Diouf Barthelemy, Devaraju Prakash, Janke Laura J, Fan Yiping, Frase Sharon, Eddins Donnie, Peters Jennifer L, Kim Jieun, Pei Deqing, Cheng Cheng, Zakharenko Stanislav S, Evans William E
Hematological Malignancies Program and Department of Pharmaceutical Sciences, St. Jude Children's Research Hospital, Memphis, 38105, USA.
Department of Developmental Neurobiology, St. Jude Children's Research Hospital, Memphis, 38105, USA.
Sci Rep. 2016 Aug 1;6:30757. doi: 10.1038/srep30757.
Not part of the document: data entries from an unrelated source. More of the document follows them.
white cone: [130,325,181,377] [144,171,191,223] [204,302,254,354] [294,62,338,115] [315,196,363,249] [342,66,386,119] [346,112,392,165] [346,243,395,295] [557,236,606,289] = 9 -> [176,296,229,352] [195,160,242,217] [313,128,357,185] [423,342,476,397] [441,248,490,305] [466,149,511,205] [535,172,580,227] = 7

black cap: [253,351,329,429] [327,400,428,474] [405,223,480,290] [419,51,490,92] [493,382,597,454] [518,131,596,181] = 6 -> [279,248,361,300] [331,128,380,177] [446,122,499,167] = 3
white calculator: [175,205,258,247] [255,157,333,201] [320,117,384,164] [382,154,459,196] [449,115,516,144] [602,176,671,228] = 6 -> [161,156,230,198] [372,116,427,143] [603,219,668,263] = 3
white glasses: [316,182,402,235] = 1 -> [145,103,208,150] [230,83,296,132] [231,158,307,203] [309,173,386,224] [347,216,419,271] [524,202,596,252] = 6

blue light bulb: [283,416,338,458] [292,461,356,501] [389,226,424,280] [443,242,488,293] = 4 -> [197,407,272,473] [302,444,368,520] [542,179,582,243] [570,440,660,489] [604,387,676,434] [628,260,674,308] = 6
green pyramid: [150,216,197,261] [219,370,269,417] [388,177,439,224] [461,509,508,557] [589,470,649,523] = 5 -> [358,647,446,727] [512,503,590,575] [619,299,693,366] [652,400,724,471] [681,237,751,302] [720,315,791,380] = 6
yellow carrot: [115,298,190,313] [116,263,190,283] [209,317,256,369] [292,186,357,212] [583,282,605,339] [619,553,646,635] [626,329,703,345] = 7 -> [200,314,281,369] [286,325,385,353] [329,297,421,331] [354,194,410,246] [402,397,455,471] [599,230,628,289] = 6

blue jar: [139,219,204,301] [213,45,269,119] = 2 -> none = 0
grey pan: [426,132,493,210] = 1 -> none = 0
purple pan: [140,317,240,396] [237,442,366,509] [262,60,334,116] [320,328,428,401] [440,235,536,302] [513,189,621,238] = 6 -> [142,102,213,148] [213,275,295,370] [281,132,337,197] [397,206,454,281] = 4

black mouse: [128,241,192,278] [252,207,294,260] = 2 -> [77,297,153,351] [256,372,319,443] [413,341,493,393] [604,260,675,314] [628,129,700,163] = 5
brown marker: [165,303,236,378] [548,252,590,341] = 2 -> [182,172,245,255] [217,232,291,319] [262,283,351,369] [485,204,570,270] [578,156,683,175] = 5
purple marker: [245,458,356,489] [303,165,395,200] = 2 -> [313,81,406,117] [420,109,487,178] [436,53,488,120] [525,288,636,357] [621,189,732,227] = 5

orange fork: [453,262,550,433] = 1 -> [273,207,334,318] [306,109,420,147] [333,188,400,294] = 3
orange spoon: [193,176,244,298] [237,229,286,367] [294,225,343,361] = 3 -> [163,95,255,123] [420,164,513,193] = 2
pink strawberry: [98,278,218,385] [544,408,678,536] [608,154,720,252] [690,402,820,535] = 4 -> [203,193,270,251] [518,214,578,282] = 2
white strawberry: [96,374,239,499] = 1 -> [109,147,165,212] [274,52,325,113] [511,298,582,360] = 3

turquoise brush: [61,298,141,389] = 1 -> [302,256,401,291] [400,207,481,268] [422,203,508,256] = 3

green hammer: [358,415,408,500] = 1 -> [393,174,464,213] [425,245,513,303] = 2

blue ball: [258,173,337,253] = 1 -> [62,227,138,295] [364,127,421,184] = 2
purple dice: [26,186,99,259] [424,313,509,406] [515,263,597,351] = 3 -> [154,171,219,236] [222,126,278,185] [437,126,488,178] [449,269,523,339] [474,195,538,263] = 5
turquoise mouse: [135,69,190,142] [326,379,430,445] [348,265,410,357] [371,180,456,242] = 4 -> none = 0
A feature in patients with constitutional DNA-mismatch repair deficiency is agenesis of the corpus callosum, the cause of which has not been established. Here we report a previously unrecognized consequence of deficiency in MSH2, a protein known primarily for its function in correcting nucleotide mismatches or insertions and deletions in duplex DNA caused by errors in DNA replication or recombination. We documented that Msh2 deficiency causes dysmyelination of the axonal projections in the corpus callosum. Evoked action potentials in the myelinated corpus callosum projections of Msh2-null mice were smaller than wild-type mice, whereas unmyelinated axons showed no difference. Msh2-null mice were also impaired in locomotive activity and had an abnormal response to heat. These findings reveal a novel pathogenic consequence of MSH2 deficiency, providing a new mechanistic hint to previously recognized neurological disorders in patients with inherited DNA-mismatch repair deficiency.
患有先天性DNA错配修复缺陷的患者的一个特征是胼胝体发育不全,其病因尚未明确。在此,我们报告了MSH2缺陷的一个此前未被认识到的后果,MSH2是一种主要因其在纠正由DNA复制或重组错误导致的双链DNA中的核苷酸错配、插入和缺失方面的功能而为人所知的蛋白质。我们记录到,Msh2缺陷会导致胼胝体轴突投射的髓鞘形成异常。Msh2基因敲除小鼠有髓鞘的胼胝体投射中的诱发动作电位比野生型小鼠小,而无髓鞘轴突则无差异。Msh2基因敲除小鼠的运动活动也受损,对热的反应异常。这些发现揭示了MSH2缺陷的一种新的致病后果,为先前认识到的遗传性DNA错配修复缺陷患者的神经疾病提供了新的机制线索。